An evocative meditation on shifting boundaries and the kinship we feel to other species.
In 1986, fresh out of college with a degree in fish and wildlife biology, Saulitis (Many Ways to Say It, 2012, etc.) took a job in an Alaskan fish hatchery. There, she experienced a life-changing moment when she saw a female orca, and thus began a lifelong fascination with these extraordinary creatures. The author connected with a nearby scientific group of whale watchers in Prince William Sound who were studying a population of local orcas made up of “transients” (mammal eaters) and “residents” (fish eaters). After two years of working as a volunteer, she entered a doctorate program. For her thesis, she analyzed the calls of a pod of 22 local transient orcas. During her field sessions, Saulitis recorded more than 6,000 calls, and she was able to separate them into 14 discrete call types.

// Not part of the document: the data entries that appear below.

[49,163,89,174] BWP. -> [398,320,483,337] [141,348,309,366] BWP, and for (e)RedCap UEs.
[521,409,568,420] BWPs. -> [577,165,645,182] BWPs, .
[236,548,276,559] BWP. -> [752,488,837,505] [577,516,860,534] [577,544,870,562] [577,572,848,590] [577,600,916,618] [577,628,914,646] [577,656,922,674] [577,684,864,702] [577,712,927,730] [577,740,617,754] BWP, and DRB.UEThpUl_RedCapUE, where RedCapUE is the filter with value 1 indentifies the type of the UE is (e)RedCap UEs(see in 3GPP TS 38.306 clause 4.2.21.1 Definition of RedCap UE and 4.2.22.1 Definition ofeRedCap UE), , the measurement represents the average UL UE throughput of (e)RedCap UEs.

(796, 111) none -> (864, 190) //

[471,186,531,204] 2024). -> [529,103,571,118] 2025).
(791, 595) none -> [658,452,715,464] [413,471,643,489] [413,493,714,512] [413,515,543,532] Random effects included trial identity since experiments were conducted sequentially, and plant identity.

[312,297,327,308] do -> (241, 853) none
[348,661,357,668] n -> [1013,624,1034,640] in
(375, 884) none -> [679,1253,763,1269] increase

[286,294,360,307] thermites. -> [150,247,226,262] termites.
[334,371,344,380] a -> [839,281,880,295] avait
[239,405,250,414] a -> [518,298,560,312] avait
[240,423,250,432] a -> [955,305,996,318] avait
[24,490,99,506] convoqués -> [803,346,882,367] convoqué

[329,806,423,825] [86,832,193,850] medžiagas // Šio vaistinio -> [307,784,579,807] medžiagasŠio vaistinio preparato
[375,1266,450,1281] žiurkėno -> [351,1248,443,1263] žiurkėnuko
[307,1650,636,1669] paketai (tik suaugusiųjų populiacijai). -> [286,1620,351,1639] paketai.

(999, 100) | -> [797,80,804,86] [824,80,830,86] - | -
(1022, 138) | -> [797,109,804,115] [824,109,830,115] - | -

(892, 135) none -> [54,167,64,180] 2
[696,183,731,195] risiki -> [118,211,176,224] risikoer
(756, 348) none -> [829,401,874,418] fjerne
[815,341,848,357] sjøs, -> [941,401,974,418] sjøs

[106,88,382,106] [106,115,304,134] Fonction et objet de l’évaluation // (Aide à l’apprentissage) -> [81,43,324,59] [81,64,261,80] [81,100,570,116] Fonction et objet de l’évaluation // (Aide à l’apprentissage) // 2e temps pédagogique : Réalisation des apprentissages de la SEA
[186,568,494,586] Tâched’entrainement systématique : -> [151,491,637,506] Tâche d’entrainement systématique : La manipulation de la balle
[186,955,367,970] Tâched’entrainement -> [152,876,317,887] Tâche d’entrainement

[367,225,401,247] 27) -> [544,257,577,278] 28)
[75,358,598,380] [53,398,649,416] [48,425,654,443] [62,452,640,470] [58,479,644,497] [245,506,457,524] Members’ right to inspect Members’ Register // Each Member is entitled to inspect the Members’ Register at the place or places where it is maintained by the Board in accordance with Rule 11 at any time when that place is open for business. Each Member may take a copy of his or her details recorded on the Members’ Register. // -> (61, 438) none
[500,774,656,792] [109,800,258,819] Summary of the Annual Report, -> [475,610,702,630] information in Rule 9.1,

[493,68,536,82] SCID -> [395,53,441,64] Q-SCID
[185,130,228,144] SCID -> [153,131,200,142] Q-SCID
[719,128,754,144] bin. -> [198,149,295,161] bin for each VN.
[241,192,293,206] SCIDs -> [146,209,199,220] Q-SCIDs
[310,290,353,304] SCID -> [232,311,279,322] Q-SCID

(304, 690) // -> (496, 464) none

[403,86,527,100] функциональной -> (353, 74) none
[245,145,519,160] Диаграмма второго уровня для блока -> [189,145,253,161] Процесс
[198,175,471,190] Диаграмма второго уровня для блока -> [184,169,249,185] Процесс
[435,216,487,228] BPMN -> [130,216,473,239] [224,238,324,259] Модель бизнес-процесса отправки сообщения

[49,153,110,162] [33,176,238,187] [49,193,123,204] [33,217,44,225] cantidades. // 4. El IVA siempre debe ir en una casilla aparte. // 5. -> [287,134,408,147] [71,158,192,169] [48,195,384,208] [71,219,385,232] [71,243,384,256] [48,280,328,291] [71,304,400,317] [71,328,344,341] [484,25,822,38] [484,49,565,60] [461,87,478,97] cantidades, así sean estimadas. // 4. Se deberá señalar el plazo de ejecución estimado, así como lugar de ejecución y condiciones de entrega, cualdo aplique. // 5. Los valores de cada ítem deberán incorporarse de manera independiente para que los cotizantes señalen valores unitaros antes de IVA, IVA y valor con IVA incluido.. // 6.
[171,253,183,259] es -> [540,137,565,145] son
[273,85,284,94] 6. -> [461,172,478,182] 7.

She then attempted to correlate these with specific behaviors—e.g., quiet calls when hunting, clicking noises to orient themselves, etc. (The author accepts that these interpretations are subjective and therefore speculative.) In 1989, the author's Alaskan idyll was shattered by the Exxon Valdez oil spill. Since then, she and her co-workers have been involved in documenting the damage to the local whale population. The group of transients she studied has been reduced by half and is no longer able to reproduce. She herself suffered a potentially life-threatening bout with cancer in 2010, but she remains optimistic. The Sound, to which she returns every year, is once again a functioning (though transformed) ecosystem.
A vivid, moving depiction of a way of life tragically becoming increasingly endangered.